State vs. society centric approach
In the context there are two prevalent approaches – state – centric and society – centric. State- centrism is described as the perception that operators of the state system – politicians, bureaucrats, the military, industrialists and representatives play the most decisive roles in the determination of public policies. Such actors influence the structure and content of public policies introduced by the state, which embodies a system of law and government; a structure of offices with jurisdiction over a definite territory in which its citizens are located; and a centre of bureaucratic skills focused on information, calculation and implementation.  It also implies that the state is comprised of essentially of politicians and bureaucrats, since the making of public policy is the responsibility of the former while interpretation and implementation of public policy falls under the jurisdiction of bureaucrats.
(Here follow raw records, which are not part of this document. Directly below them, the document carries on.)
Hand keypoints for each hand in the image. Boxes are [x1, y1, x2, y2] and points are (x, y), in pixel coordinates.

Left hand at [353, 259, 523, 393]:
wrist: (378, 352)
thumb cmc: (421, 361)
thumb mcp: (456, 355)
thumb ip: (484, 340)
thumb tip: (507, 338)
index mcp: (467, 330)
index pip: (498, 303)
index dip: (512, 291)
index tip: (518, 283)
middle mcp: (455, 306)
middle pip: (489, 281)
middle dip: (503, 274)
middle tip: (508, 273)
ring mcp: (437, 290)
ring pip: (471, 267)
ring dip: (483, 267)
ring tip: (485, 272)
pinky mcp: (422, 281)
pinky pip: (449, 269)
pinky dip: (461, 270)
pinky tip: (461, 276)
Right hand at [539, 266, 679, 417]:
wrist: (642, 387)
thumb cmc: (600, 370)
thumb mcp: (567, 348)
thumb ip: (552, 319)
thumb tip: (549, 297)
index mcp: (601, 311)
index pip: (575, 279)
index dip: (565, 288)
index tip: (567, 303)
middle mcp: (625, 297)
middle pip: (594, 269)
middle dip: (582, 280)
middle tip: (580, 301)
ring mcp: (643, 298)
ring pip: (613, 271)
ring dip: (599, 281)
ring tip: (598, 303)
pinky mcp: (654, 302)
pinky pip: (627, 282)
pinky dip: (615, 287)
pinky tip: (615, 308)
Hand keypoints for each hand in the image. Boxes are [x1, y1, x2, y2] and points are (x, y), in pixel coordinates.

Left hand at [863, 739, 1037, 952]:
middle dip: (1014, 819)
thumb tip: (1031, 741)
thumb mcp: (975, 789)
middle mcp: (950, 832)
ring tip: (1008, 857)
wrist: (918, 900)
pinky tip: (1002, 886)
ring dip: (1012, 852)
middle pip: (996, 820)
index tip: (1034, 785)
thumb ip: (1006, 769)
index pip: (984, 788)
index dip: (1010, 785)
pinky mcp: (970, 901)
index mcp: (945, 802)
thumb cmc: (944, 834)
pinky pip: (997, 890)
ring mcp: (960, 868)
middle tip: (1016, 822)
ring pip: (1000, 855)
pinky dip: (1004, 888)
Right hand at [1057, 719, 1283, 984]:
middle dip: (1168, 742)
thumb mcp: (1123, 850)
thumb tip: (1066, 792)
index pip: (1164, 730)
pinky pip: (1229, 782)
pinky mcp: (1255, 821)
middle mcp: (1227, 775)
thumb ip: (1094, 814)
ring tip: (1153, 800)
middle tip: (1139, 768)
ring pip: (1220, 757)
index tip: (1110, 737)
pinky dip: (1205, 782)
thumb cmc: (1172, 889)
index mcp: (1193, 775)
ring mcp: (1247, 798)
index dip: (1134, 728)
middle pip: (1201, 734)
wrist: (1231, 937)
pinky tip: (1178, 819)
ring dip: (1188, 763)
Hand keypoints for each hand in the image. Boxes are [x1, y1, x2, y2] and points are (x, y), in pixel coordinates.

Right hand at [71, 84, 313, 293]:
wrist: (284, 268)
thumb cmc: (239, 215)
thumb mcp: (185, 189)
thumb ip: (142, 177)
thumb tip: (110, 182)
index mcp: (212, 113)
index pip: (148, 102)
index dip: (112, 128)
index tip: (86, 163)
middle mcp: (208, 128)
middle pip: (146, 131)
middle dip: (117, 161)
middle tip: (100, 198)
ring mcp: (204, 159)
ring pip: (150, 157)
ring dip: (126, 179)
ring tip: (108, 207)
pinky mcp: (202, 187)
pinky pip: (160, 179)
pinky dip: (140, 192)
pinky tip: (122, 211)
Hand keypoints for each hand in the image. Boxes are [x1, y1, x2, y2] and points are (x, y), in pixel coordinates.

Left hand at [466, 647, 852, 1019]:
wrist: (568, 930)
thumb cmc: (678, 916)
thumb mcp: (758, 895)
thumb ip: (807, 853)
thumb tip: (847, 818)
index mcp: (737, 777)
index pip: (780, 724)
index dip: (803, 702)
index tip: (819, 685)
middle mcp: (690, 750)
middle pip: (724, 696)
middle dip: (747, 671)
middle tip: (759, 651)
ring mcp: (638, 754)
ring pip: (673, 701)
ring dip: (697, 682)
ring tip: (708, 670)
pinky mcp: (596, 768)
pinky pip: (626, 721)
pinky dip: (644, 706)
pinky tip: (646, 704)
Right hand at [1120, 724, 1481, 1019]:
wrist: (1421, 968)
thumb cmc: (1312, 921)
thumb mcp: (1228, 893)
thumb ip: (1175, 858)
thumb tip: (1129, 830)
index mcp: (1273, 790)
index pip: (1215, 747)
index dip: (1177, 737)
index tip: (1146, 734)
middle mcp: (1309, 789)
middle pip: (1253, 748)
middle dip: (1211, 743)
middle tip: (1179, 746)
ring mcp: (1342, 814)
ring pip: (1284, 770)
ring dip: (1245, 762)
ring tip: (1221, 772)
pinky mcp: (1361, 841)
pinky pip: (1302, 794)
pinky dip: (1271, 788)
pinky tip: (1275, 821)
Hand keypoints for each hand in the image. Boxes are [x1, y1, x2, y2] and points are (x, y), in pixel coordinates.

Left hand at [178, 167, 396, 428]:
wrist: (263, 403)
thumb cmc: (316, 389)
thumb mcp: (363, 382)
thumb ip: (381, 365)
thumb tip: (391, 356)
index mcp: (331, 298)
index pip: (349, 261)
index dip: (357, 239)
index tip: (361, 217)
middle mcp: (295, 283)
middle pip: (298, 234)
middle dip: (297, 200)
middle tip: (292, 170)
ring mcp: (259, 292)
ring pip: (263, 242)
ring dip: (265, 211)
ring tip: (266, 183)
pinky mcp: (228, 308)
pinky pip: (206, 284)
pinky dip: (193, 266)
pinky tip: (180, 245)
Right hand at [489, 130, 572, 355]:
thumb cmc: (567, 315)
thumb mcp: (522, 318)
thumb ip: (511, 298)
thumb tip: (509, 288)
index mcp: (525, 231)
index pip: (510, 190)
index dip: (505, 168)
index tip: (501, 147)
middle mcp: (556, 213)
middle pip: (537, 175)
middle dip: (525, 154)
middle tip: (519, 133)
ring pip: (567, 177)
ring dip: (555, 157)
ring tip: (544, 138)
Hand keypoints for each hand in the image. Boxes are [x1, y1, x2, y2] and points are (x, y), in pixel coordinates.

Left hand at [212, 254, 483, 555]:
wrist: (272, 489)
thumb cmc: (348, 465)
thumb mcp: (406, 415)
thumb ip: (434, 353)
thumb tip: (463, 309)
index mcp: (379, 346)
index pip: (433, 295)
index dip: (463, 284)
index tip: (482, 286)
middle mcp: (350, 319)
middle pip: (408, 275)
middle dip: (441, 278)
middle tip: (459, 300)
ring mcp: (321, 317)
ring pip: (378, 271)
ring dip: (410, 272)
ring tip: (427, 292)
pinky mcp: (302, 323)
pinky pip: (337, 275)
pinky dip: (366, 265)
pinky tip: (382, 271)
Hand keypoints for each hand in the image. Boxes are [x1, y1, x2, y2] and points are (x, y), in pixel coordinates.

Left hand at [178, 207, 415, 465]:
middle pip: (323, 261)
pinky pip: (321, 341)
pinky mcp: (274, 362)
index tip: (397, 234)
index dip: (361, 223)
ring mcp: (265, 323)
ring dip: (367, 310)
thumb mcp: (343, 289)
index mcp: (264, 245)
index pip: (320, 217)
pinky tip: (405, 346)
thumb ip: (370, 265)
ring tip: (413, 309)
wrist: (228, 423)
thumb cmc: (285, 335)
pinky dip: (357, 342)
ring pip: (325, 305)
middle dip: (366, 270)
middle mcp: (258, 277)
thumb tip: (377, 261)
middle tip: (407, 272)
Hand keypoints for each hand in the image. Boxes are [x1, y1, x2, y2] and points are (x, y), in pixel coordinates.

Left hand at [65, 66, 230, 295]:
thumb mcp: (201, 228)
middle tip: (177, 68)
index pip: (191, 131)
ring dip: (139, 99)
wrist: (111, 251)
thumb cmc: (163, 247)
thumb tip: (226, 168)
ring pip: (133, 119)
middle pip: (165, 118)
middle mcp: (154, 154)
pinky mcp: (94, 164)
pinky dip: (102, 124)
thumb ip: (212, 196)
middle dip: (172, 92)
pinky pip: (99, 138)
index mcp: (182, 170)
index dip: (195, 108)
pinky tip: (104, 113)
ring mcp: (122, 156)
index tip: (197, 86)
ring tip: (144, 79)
In contrast, the society – centric approach treats the state as an entity dependent on society and on social forces. Advocates of this approach argue that causes of decisions about public lie in understanding relationships of power and competition among individuals, groups or classes in society or in their international extensions. In this system the state becomes a representative structure that translates the expressed demands of members of society into policy outputs. According to Blondel a key function of government is to convert suggestions, values and ideas from inputs to outputs. Society is assumed to be comprised of a large number of groups with varying interests and desires that they pursue. The dominant or allied classes eventually influence and shape the processes of the state. In nutshell state – centric and society – centric approaches differ in their emphasis on the values, perceptions and preferences of the state versus those of societal classes and groups in the political decision-making process. However, both are used, in practice, depending on the type of activity sought; the prevailing social, political and economic circumstances; and the time available to accomplish the activity.